I’ve enclosed some pictures for you and your girls. Dale was the first person I called for help after scheduling “Mission Unstoppable,” our 8th grade service project for the Mission of Hope. Four out of the last five years, Dale worked all day in my classroom at West Valley, helping my students assemble the toys they’d purchased. Many times, he would have to “undo” their work and fix the toy before we could send it on to Appalachia. Dale was never there to draw attention to himself. He had a way of being there when he was needed, but he never took over. Dale patiently guided my students so they would learn to do it themselves. The loss of our Mission Unstoppable project was one of the reasons I struggled with decision to leave West Valley.
This fall, I am teaching in an inner-city elementary school. As you well know, the dream of Reach Them to Teach Them, has been my passion for the past four years. I want to see our city united; I want to see people in our town set aside our differences and come together. If people fully grasped the power of their influence in the lives of others, they would consider their influcence a privilege that comes with great responsibility. Dale wasn’t a teacher by profession, but he was a teacher in the way he lived his life. He led people to “discover” truths for themselves that were hidden in plain sight.
In the past three days we have heard (and told) many “Dale Mayo” stories. Just tonight, Mike Taylor shared with us how much it meant to him to have Dale show up in his hospital room with an office chair so Mike could work while he was fighting cancer.
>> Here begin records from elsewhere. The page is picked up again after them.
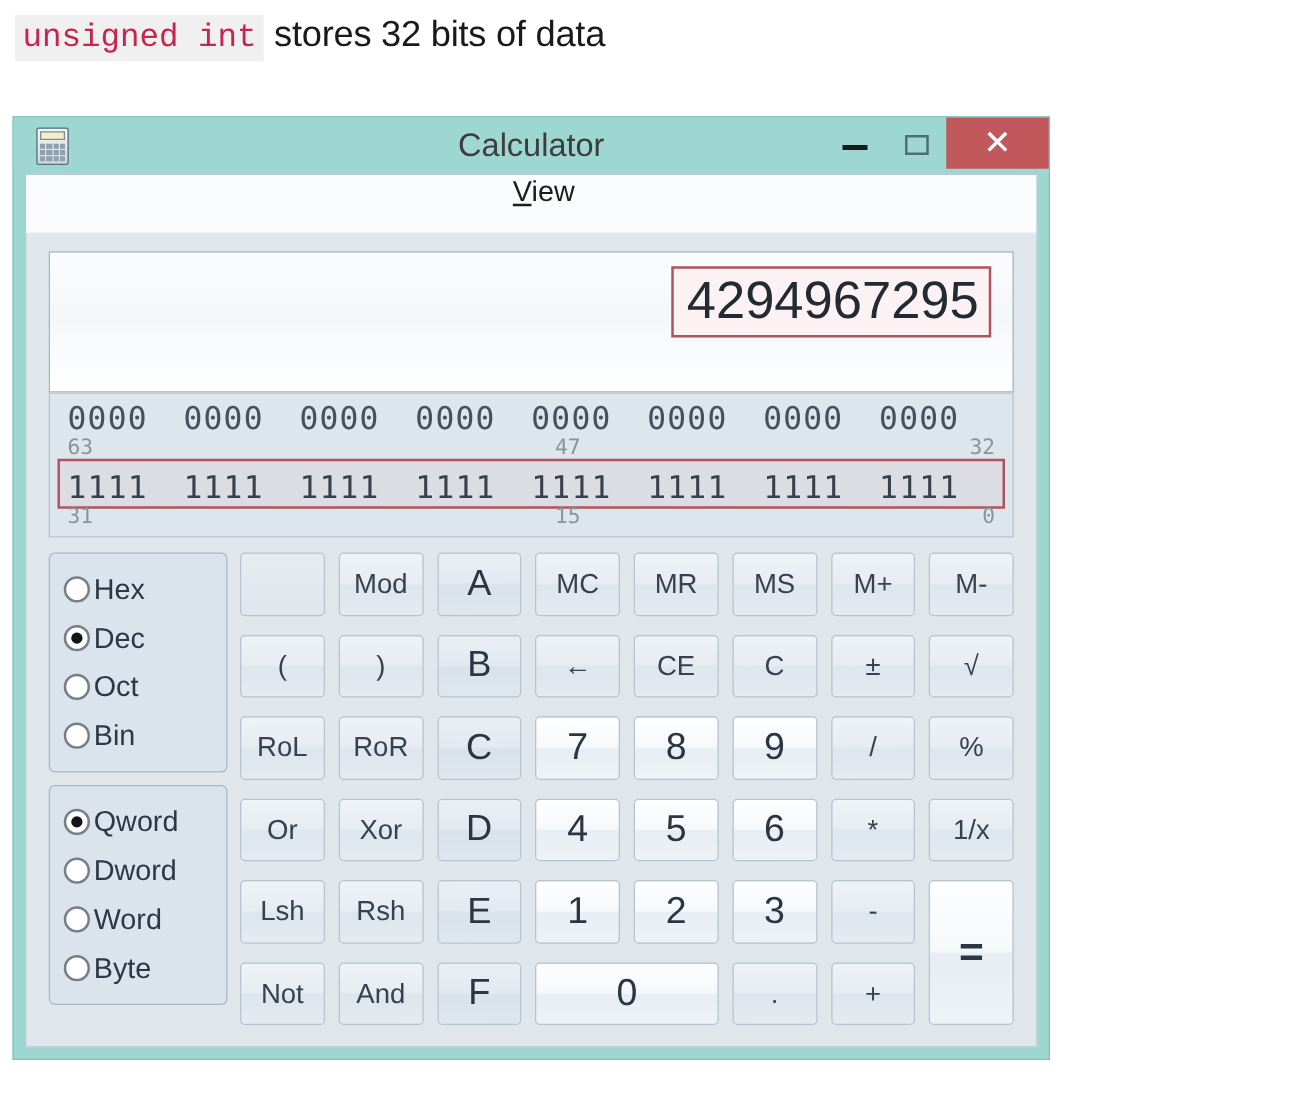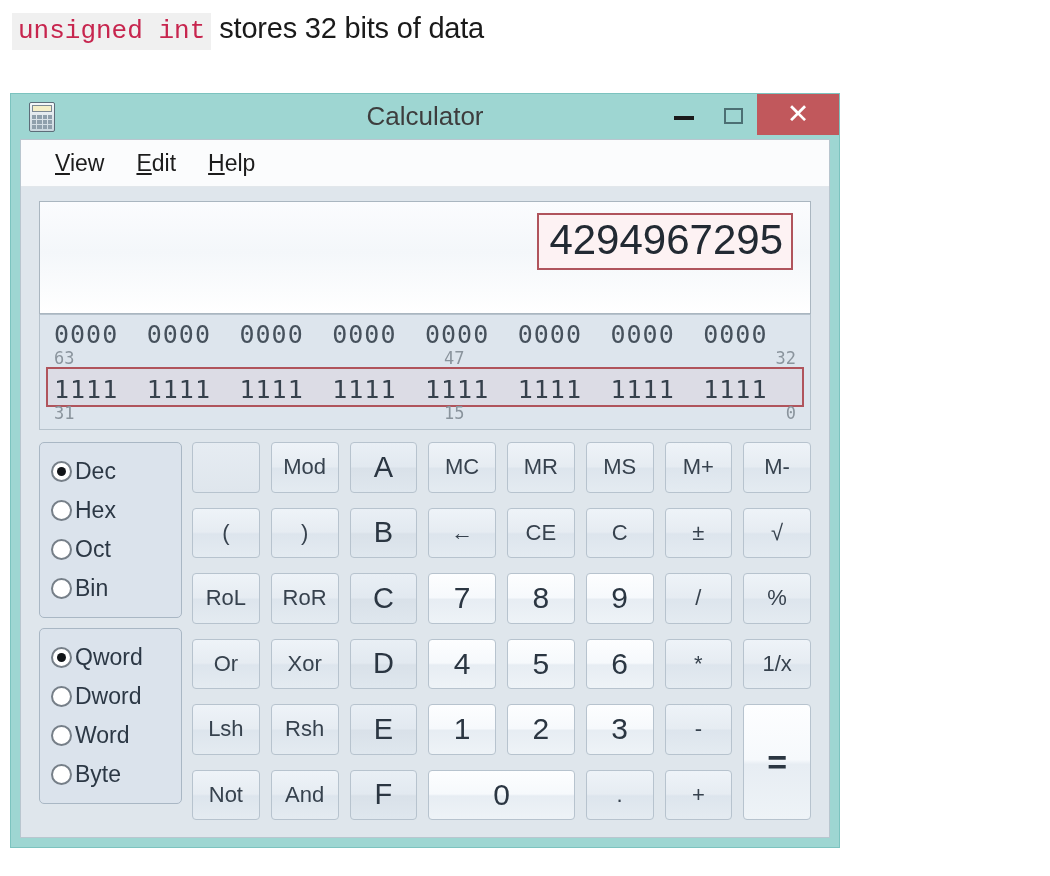--- a/index.html
+++ b/index.html
@@ -76,22 +76,22 @@
     font-size:27px;font-weight:400;
   }
 
   #client{
     position:absolute;left:9px;top:45px;right:9px;bottom:9px;
     background:#dfe6ec;border:1px solid #b9c6cf;box-sizing:border-box;
   }
   #menubar{
     height:47px;background:#fbfcfd;
     border-bottom:1px solid #e2e7eb;
-    padding-left:34px;box-sizing:border-box;
-    display:flex;align-items:center;gap:32px;
+    padding-left:20px;box-sizing:border-box;
+    display:flex;align-items:center;gap:32px;flex-direction:column;
   }
   .menu-item{
     font-size:23px;color:#1c1c1c;cursor:default;
   }
   .menu-item u{text-decoration:underline;}
 
   #body-area{padding:14px 18px 0 18px;}
 
   
   #display{
@@ -292,27 +292,27 @@
           <span class="M">15</span>
           <span class="R">0</span>
         </div>
       </div>
 
       <div id="lower">
 
         <div id="radio-col">
 
           <div class="group-box">
+            <div class="radio-line">
+              <span class="radio-dot"></span>
+              <span class="radio-label">Hex</span>
+            </div>
             <div class="radio-line on">
               <span class="radio-dot"></span>
               <span class="radio-label">Dec</span>
-            </div>
-            <div class="radio-line">
-              <span class="radio-dot"></span>
-              <span class="radio-label">Hex</span>
             </div>
             <div class="radio-line">
               <span class="radio-dot"></span>
               <span class="radio-label">Oct</span>
             </div>
             <div class="radio-line">
               <span class="radio-dot"></span>
               <span class="radio-label">Bin</span>
             </div>
           </div>

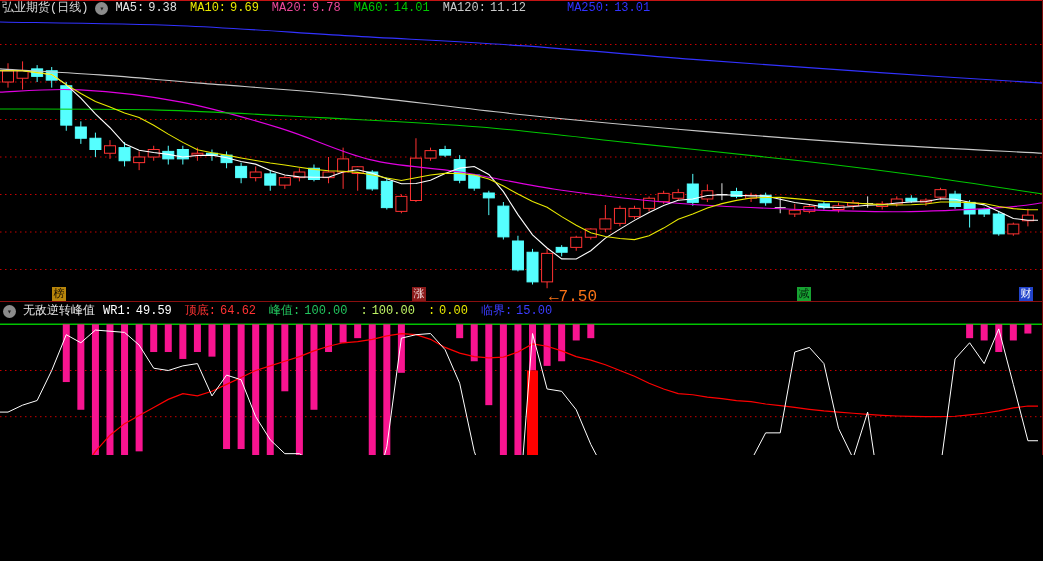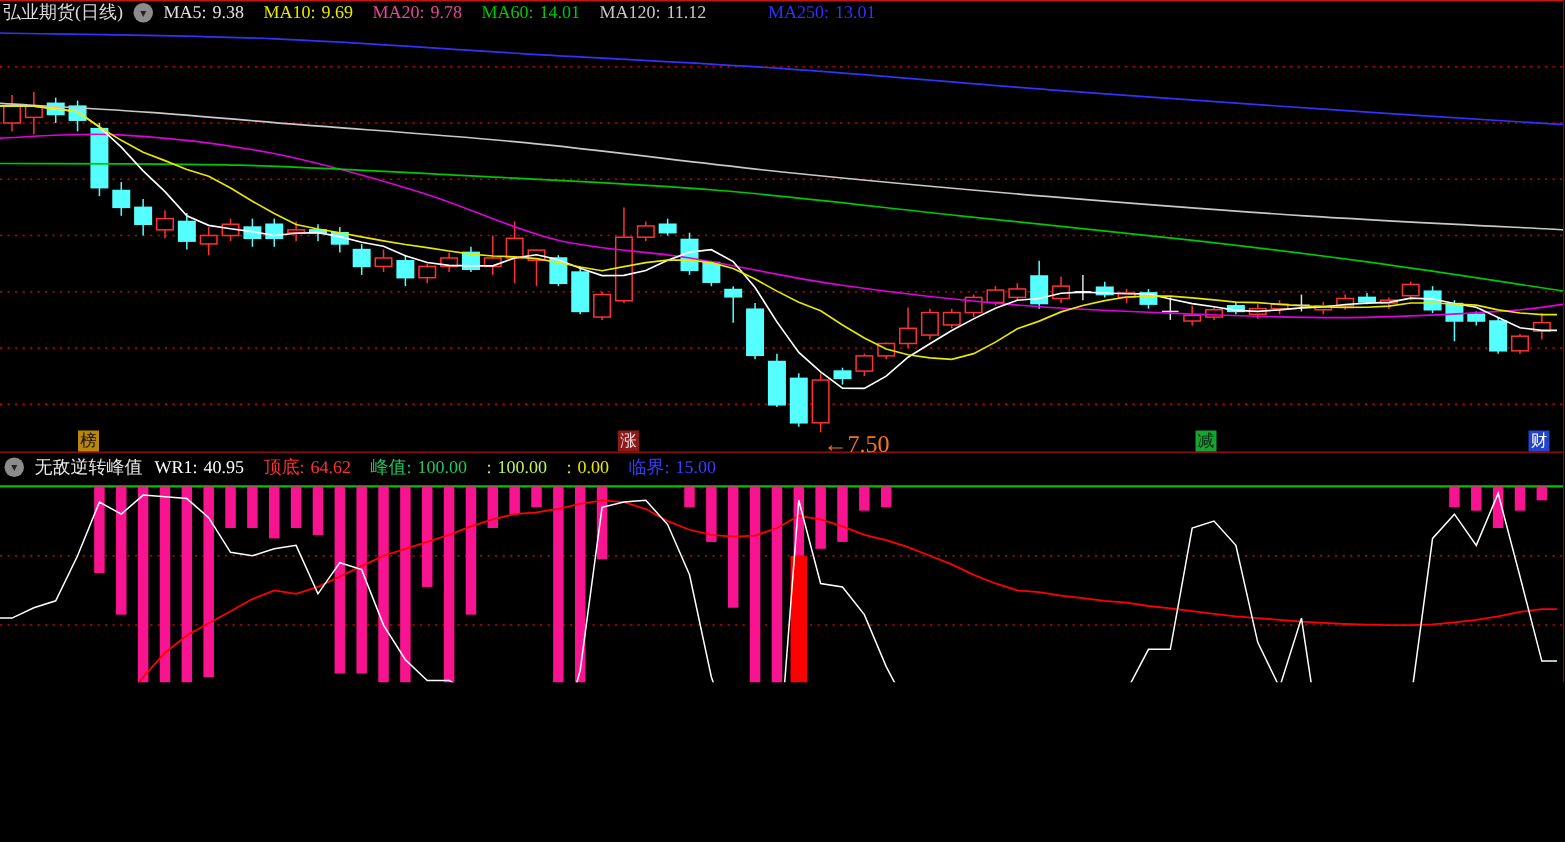--- a/index.html
+++ b/index.html
@@ -1,17 +1,17 @@
 <!DOCTYPE html>
 <html><head>
 <meta charset="utf-8">
 <style>
   html,body{margin:0;padding:0;background:#000;}
   .app{position:relative;width:1043px;height:455px;background:#000;overflow:hidden;
-       font-family:Liberation Serif, serif;}
+       font-family:Liberation Mono, monospace;}
   .frame-line{position:absolute;left:0;width:1043px;height:1px;background:#c41414;}
   .divider-line{position:absolute;left:0;top:301px;width:1043px;height:1px;background:#8a0f0f;}
   .right-line{position:absolute;right:0;top:0;width:1px;height:561px;background:#7d0e0e;}
   #chart{position:absolute;left:0;top:0;}
   .top-bar{position:absolute;left:2px;top:1px;height:14px;display:flex;align-items:center;
            font-size:12px;line-height:14px;white-space:nowrap;}
   .win-title{color:#dedede;margin-right:7px;}
   .chev{display:inline-block;width:13px;height:13px;border-radius:50%;background:#8c8c8c;
         color:#222;font-size:8px;line-height:13px;text-align:center;margin-right:7px;}
   .legend{display:flex;align-items:flex-end;}
@@ -265,21 +265,21 @@
 
   <div>
     <span id="shortcuts"><span class="shortcut" style="left: 52px; background: rgb(184, 134, 11); color: rgb(24, 16, 0);">榜</span><span class="shortcut" style="left: 412px; background: rgb(139, 26, 26); color: rgb(239, 217, 217);">涨</span><span class="shortcut" style="left: 797px; background: rgb(23, 162, 50); color: rgb(3, 36, 12);">减</span><span class="shortcut" style="left: 1019px; background: rgb(34, 68, 204); color: rgb(255, 255, 255);">财</span></span>
     <span class="anno">←7.50</span>
   </div>
 
   <div class="ind-bar">
     <span class="chev">▾</span>
     <span class="ind-name">无敌逆转峰值</span>
     <span class="legend" id="ind-legend">
-        <span class="leg" style="color: rgb(255, 255, 255);"><span>WR1:</span><span>40.95</span></span>
+        <span class="leg" style="color: rgb(255, 255, 255);"><span>WR1:</span><span>49.59</span></span>
         <span class="leg" style="color: rgb(255, 50, 50);"><span>顶底:</span><span>64.62</span></span>
         <span class="leg" style="color: #22c55e;"><span>峰值:</span><span>100.00</span></span>
         <span class="leg" style="color: #bef264;"><span>:</span><span>100.00</span></span>
         <span class="leg" style="color: rgb(232, 232, 0);"><span>:</span><span>0.00</span></span>
         <span class="leg" style="color: rgb(60, 60, 255);"><span>临界:</span><span>15.00</span></span>
       </span>
   </div>
 </div>
 
 </body></html>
I distinctly remember a message on our answering machine a few years ago from an “Alphonse Derongelo,” letting me know that a package had been dropped off on my back porch. It seemed that “Mr. Derongelo” had purchased several cases of student Bibles for the students who showed up at a summer Bible study I was having at my house.
Gerda, my heart breaks for your loss, but oh, my friend, how very blessed we’ve all been to have known your sweet husband! The only thing that can provide comfort for those of us who remain on this side of heaven is the decision to live our lives as evidence of having known Dale Mayo.
His quiet way of assessing a situation, of using what resources he had to meet a need, of never having met a stranger, of not being a “consumer,” his dry, intellectual sense of humor, the way he took joy in the simple pleasures of life...the world is forever different because he was here. Lives have been changed, hearts of been touched. Just today, several people accepted Christ into their lives for the first time. Even in death, he continues to point people toward Jesus.
I recently finished reading a book entitled, “Same Kinda Different as Me.” There is a passage in the book that speaks to loss. “Our limitation is God’s opportunity. When you get all the way to the end of your rope and there ain’t nothin you can do, that’s when God takes over.” Please know that in the days ahead, you may be overcome with grief, you may cry out to God like you’ve never cried out to Him before. I know that this loss is too much for you to handle, but it’s not too much for God. Let Him carry you.
Friend, we love you. We love your family. We love spending time with you. We are looking forward to being with you again soon.